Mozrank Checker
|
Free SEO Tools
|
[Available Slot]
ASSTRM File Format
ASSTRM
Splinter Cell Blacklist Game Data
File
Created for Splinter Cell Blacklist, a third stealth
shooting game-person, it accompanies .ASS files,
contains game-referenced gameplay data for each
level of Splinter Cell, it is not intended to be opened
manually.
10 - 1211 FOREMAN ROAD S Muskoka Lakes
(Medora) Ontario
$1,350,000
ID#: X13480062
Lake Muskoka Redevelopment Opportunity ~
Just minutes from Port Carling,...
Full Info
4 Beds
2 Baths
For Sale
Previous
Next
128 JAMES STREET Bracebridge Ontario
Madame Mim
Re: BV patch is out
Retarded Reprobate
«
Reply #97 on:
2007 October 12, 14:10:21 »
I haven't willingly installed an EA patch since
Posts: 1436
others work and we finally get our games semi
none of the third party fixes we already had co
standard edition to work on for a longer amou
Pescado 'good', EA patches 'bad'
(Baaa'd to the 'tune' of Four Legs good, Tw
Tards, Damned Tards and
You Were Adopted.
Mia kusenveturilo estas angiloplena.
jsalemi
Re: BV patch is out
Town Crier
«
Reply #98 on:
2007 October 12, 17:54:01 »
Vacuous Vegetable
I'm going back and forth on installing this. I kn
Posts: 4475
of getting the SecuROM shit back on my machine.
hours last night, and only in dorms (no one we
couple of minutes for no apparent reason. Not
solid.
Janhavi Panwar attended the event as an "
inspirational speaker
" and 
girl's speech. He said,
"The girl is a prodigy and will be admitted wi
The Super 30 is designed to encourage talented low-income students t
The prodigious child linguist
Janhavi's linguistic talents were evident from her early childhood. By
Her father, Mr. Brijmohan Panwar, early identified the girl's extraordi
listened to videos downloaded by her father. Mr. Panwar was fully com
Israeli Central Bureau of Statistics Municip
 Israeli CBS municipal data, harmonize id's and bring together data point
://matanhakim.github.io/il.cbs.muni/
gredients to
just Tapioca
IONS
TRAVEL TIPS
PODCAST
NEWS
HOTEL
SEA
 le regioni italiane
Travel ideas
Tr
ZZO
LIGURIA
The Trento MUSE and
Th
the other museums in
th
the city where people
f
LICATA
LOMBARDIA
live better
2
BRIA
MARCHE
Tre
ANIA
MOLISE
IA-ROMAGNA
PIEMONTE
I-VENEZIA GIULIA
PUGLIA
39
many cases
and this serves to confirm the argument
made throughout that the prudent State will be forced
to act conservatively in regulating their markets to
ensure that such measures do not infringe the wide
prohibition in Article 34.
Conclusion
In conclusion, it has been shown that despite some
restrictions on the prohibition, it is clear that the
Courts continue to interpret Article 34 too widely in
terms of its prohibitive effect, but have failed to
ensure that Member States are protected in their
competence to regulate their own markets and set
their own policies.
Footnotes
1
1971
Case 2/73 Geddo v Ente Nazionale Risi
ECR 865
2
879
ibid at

---*---

Extract the text from each of the records above, keeping every line as it appears.

Mozrank Checker
|
Free SEO Tools
|
[Available Slot]
ASSTRM File Format
ASSTRM
Splinter Cell Blacklist Game Data
File
Created for Splinter Cell Blacklist, a third stealth
shooting game-person, it accompanies .ASS files,
contains game-referenced gameplay data for each
level of Splinter Cell, it is not intended to be opened
manually.
10 - 1211 FOREMAN ROAD S Muskoka Lakes
(Medora) Ontario
$1,350,000
ID#: X13480062
Lake Muskoka Redevelopment Opportunity ~
Just minutes from Port Carling,...
Full Info
4 Beds
2 Baths
For Sale
Previous
Next
128 JAMES STREET Bracebridge Ontario
Madame Mim
Re: BV patch is out
Retarded Reprobate
«
Reply #97 on:
2007 October 12, 14:10:21 »
I haven't willingly installed an EA patch since
Posts: 1436
others work and we finally get our games semi
none of the third party fixes we already had co
standard edition to work on for a longer amou
Pescado 'good', EA patches 'bad'
(Baaa'd to the 'tune' of Four Legs good, Tw
Tards, Damned Tards and
You Were Adopted.
Mia kusenveturilo estas angiloplena.
jsalemi
Re: BV patch is out
Town Crier
«
Reply #98 on:
2007 October 12, 17:54:01 »
Vacuous Vegetable
I'm going back and forth on installing this. I kn
Posts: 4475
of getting the SecuROM shit back on my machine.
hours last night, and only in dorms (no one we
couple of minutes for no apparent reason. Not
solid.
Janhavi Panwar attended the event as an "
inspirational speaker
" and 
girl's speech. He said,
"The girl is a prodigy and will be admitted wi
The Super 30 is designed to encourage talented low-income students t
The prodigious child linguist
Janhavi's linguistic talents were evident from her early childhood. By
Her father, Mr. Brijmohan Panwar, early identified the girl's extraordi
listened to videos downloaded by her father. Mr. Panwar was fully com
Israeli Central Bureau of Statistics Municip
 Israeli CBS municipal data, harmonize id's and bring together data point
://matanhakim.github.io/il.cbs.muni/
gredients to
just Tapioca
IONS
TRAVEL TIPS
PODCAST
NEWS
HOTEL
SEA
 le regioni italiane
Travel ideas
Tr
ZZO
LIGURIA
The Trento MUSE and
Th
the other museums in
th
the city where people
f
LICATA
LOMBARDIA
live better
2
BRIA
MARCHE
Tre
ANIA
MOLISE
IA-ROMAGNA
PIEMONTE
I-VENEZIA GIULIA
PUGLIA
39
many cases
and this serves to confirm the argument
made throughout that the prudent State will be forced
to act conservatively in regulating their markets to
ensure that such measures do not infringe the wide
prohibition in Article 34.
Conclusion
In conclusion, it has been shown that despite some
restrictions on the prohibition, it is clear that the
Courts continue to interpret Article 34 too widely in
terms of its prohibitive effect, but have failed to
ensure that Member States are protected in their
competence to regulate their own markets and set
their own policies.
Footnotes
1
1971
Case 2/73 Geddo v Ente Nazionale Risi
ECR 865
2
879
ibid at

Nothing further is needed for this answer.